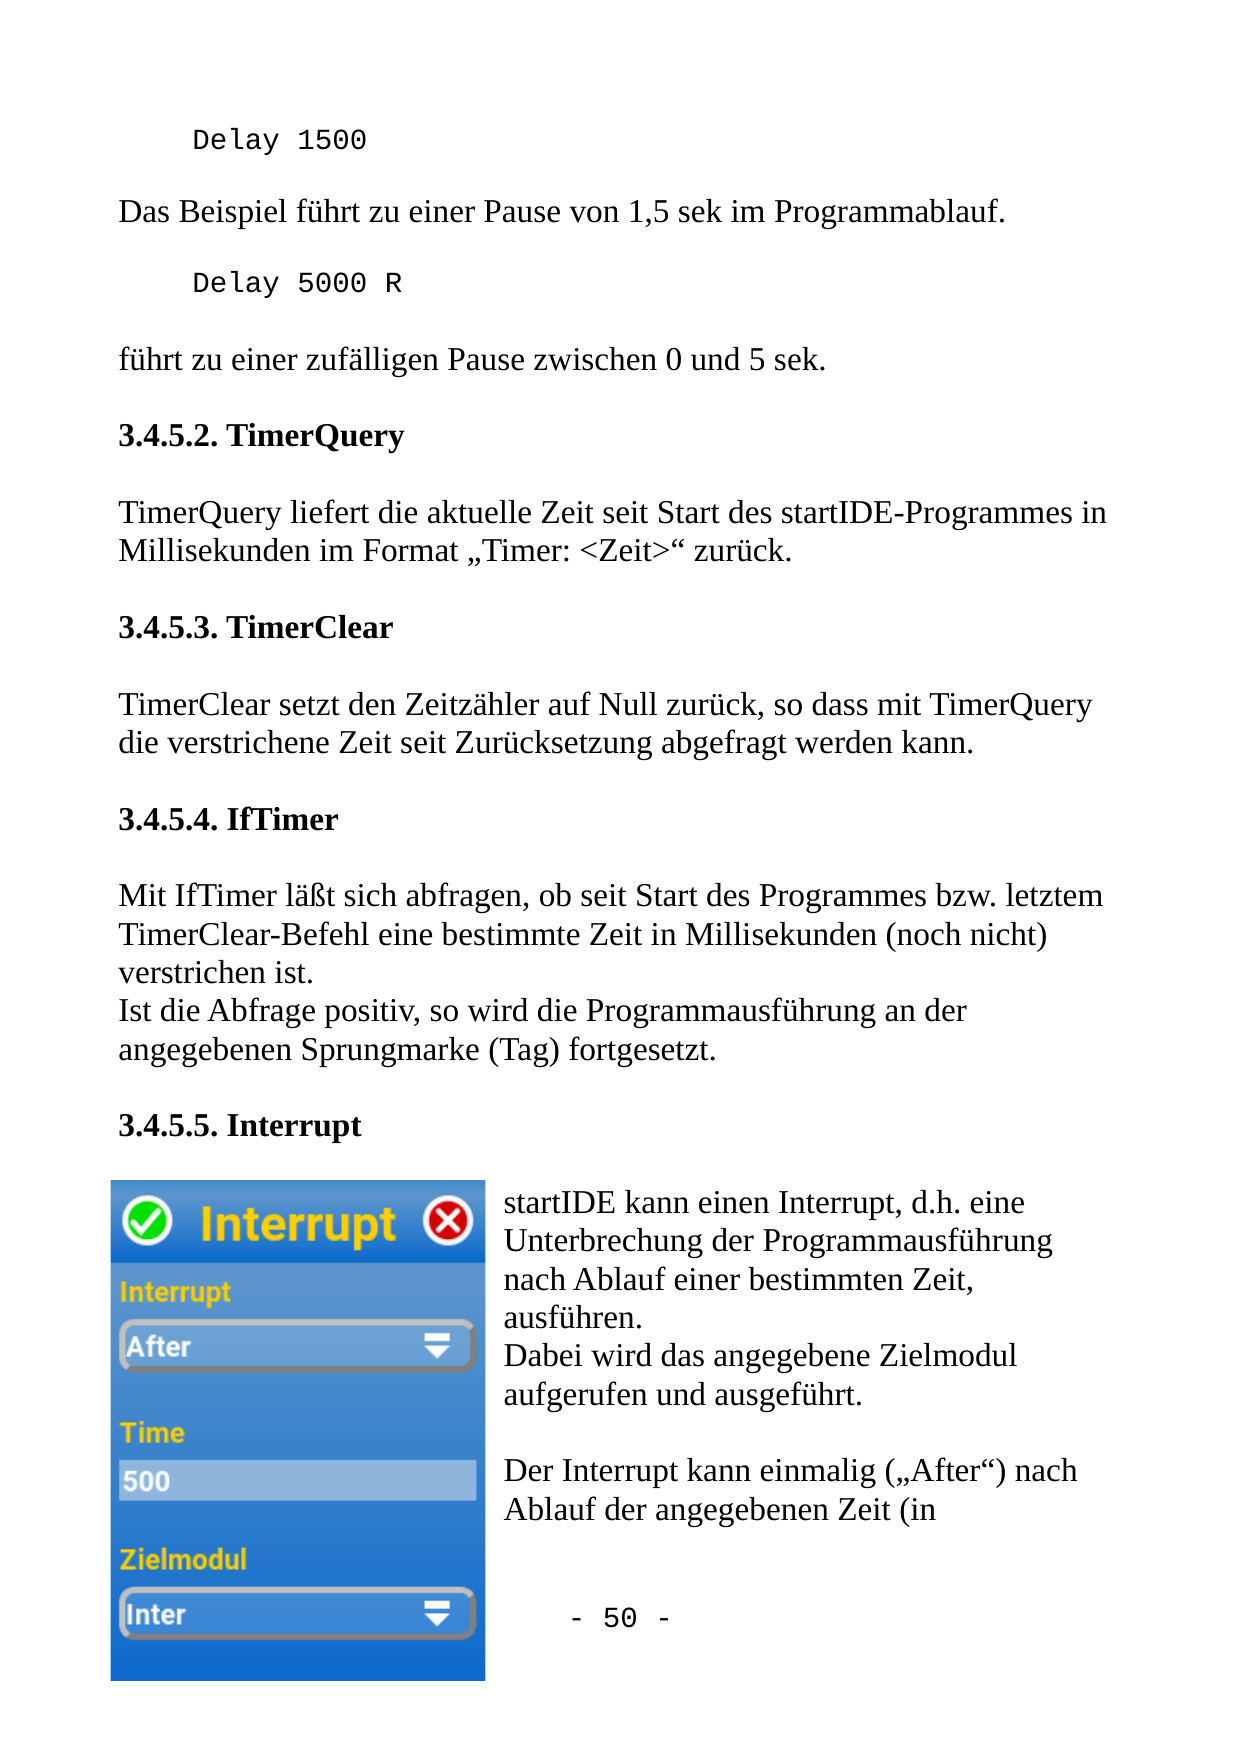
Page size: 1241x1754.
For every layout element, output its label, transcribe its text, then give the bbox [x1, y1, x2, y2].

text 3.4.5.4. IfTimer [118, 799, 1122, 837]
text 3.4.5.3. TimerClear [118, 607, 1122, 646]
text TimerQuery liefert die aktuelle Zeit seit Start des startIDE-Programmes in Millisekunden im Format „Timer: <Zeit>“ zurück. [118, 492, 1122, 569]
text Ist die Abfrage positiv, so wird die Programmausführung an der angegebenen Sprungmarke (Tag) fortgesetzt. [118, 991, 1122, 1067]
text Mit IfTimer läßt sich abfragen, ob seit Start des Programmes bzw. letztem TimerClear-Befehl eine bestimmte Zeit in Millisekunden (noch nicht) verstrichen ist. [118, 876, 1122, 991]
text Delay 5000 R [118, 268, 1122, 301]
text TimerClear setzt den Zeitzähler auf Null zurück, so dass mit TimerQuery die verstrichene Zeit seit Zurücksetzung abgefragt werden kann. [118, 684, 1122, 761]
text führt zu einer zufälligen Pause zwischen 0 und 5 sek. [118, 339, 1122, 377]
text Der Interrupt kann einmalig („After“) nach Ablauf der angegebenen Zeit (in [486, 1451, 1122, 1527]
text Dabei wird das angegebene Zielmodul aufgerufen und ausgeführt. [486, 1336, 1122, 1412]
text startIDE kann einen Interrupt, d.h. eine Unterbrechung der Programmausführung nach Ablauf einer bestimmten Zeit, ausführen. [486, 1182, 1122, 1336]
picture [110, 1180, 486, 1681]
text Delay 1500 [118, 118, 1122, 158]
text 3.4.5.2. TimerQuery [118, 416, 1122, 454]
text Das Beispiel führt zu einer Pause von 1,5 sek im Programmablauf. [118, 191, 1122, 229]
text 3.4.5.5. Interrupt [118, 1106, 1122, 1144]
==
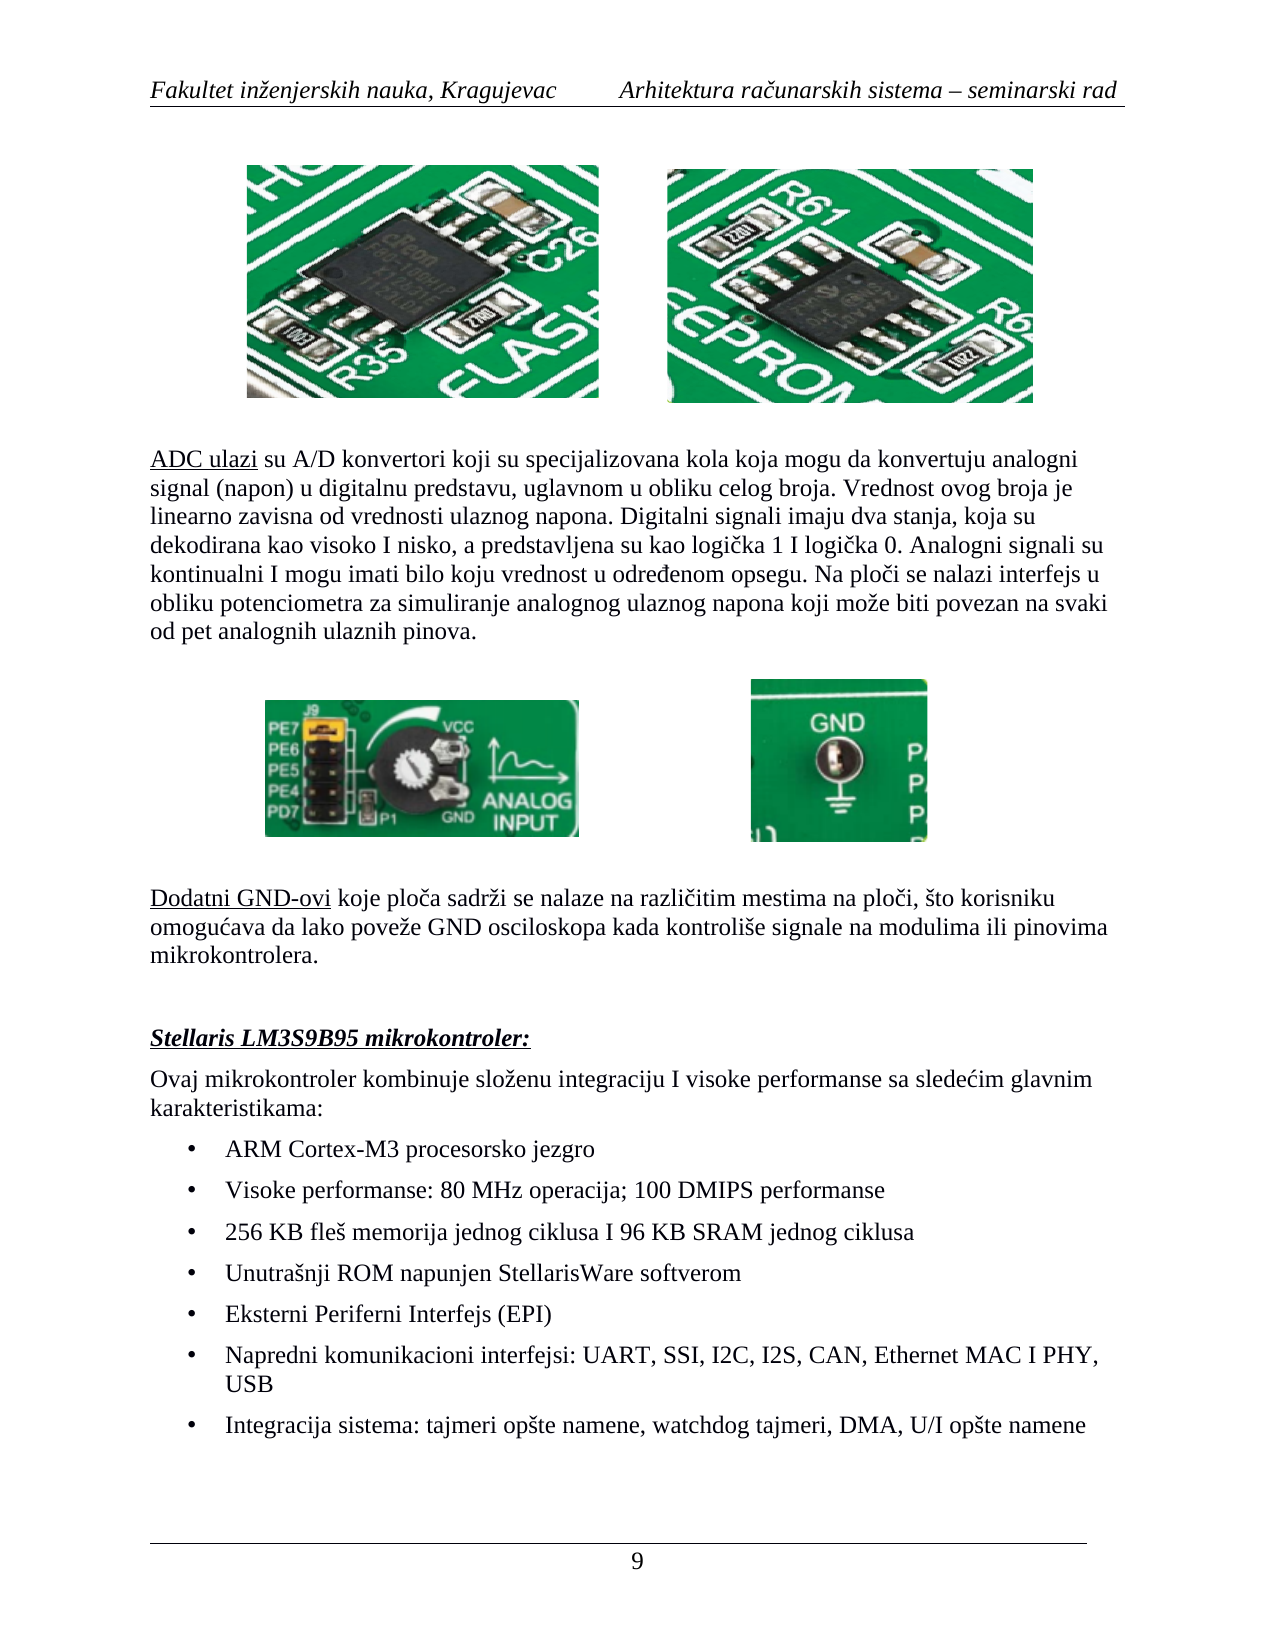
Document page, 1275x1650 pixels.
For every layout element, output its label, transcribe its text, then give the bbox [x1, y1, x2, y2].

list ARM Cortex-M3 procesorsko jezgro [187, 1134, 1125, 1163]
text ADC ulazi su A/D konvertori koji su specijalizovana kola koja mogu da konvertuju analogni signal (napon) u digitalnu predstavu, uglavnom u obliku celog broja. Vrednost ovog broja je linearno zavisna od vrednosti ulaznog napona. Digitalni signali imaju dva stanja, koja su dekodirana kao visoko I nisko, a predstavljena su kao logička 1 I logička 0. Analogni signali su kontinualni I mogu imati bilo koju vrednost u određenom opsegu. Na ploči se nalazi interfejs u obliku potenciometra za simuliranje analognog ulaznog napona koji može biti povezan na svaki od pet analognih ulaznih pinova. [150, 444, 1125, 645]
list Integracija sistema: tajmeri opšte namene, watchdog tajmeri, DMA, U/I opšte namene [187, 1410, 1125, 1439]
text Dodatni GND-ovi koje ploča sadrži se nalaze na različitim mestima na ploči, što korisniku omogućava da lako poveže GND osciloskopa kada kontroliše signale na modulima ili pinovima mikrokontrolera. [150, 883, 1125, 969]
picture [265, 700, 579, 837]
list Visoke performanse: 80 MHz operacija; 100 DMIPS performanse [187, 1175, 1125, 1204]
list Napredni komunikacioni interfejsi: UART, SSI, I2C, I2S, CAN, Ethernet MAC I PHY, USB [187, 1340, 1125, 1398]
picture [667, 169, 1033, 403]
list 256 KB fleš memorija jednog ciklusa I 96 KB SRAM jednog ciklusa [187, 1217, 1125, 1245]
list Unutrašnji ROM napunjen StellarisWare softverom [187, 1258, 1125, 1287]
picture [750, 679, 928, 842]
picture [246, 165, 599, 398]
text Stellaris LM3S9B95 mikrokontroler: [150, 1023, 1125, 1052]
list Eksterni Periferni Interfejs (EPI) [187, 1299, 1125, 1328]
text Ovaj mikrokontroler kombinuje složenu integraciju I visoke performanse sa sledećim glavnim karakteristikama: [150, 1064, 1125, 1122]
==
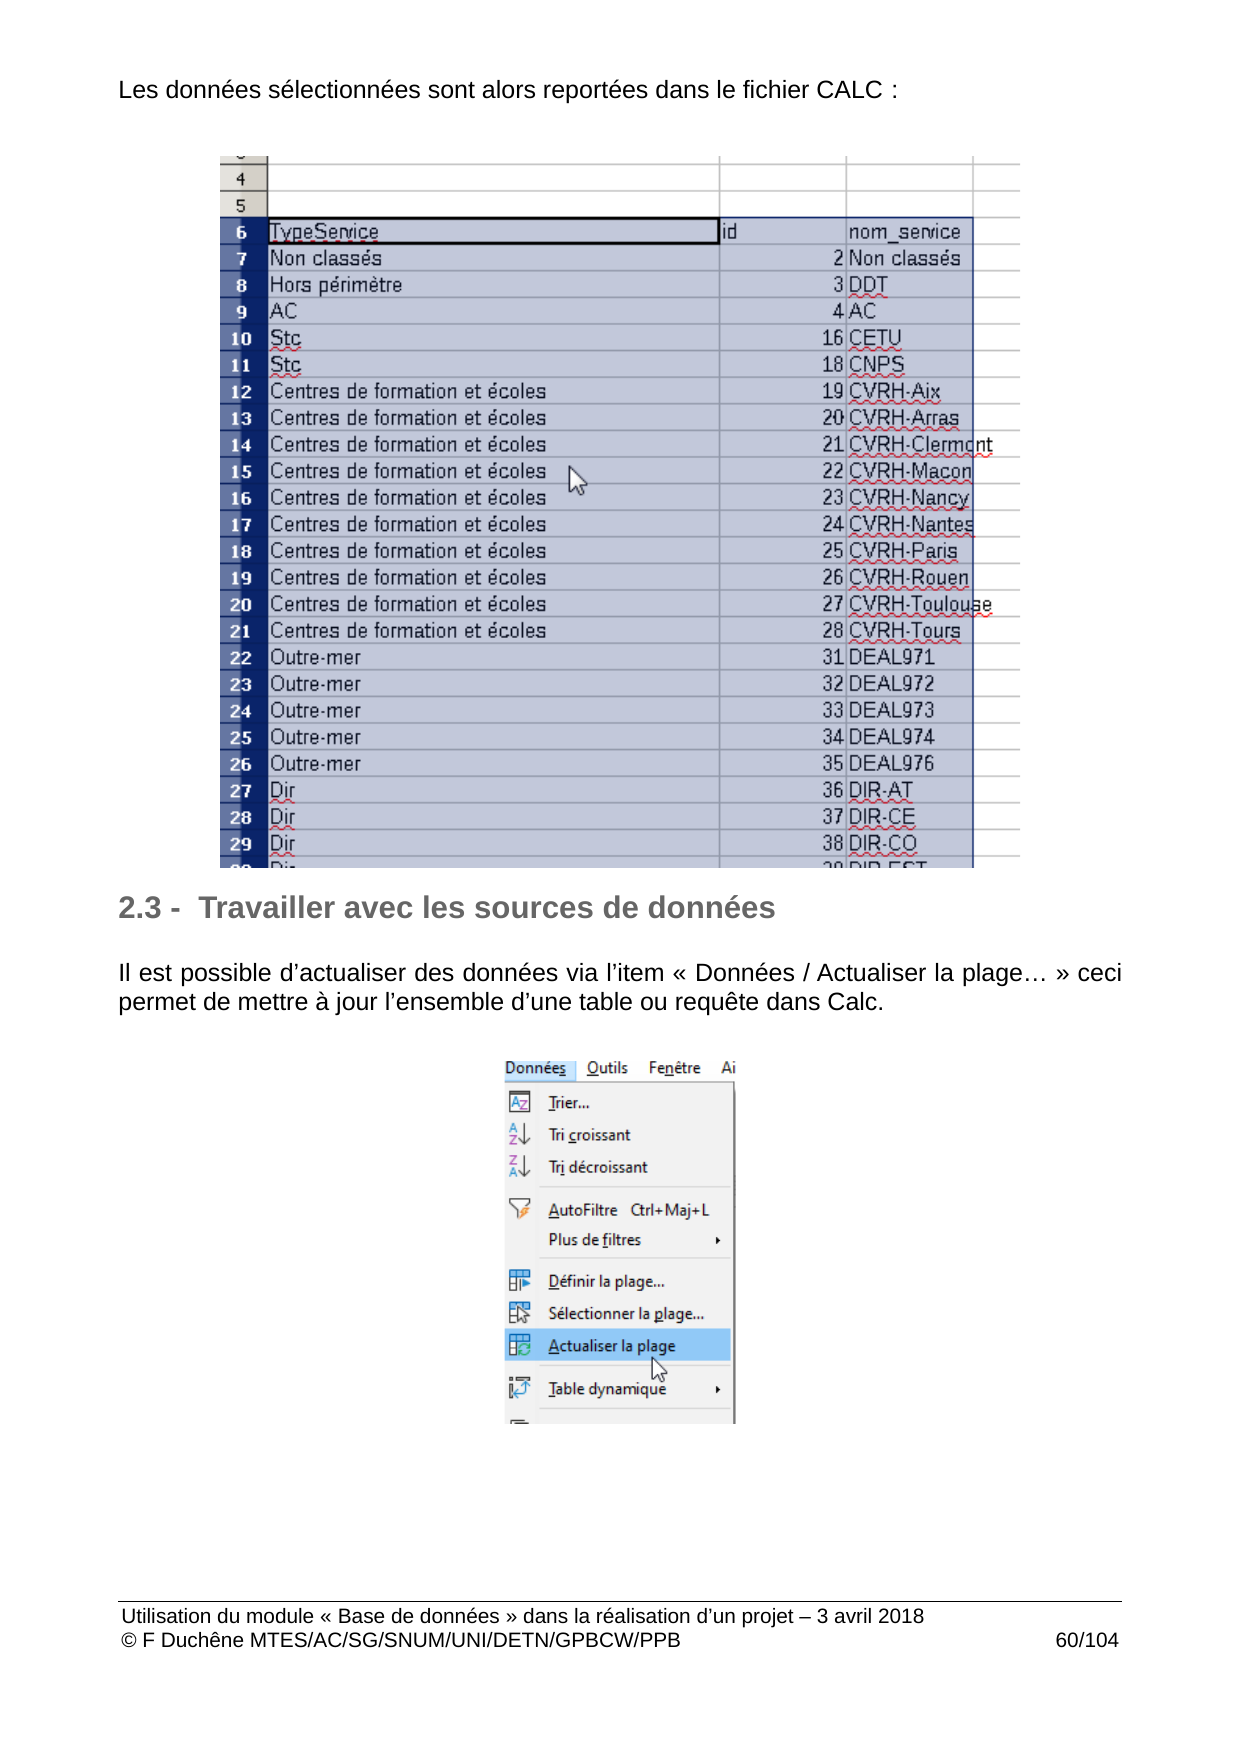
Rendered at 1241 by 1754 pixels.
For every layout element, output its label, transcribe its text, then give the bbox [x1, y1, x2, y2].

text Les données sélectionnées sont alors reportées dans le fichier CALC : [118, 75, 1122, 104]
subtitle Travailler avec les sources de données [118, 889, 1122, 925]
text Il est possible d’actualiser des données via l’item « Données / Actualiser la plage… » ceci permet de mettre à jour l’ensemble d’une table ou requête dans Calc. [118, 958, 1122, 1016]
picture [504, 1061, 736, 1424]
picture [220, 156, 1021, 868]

● Goal of the exercise:
Retype the lines from the one containing "Document page, 1275x1650 pixels." through the one containing "list ARM Cortex-M3", with both of those lines included.

● Solution to this task:
Document page, 1275x1650 pixels.
For every layout element, output its label, transcribe its text, then give the bbox [x1, y1, x2, y2].

list ARM Cortex-M3 procesorsko jezgro [187, 1134, 1125, 1163]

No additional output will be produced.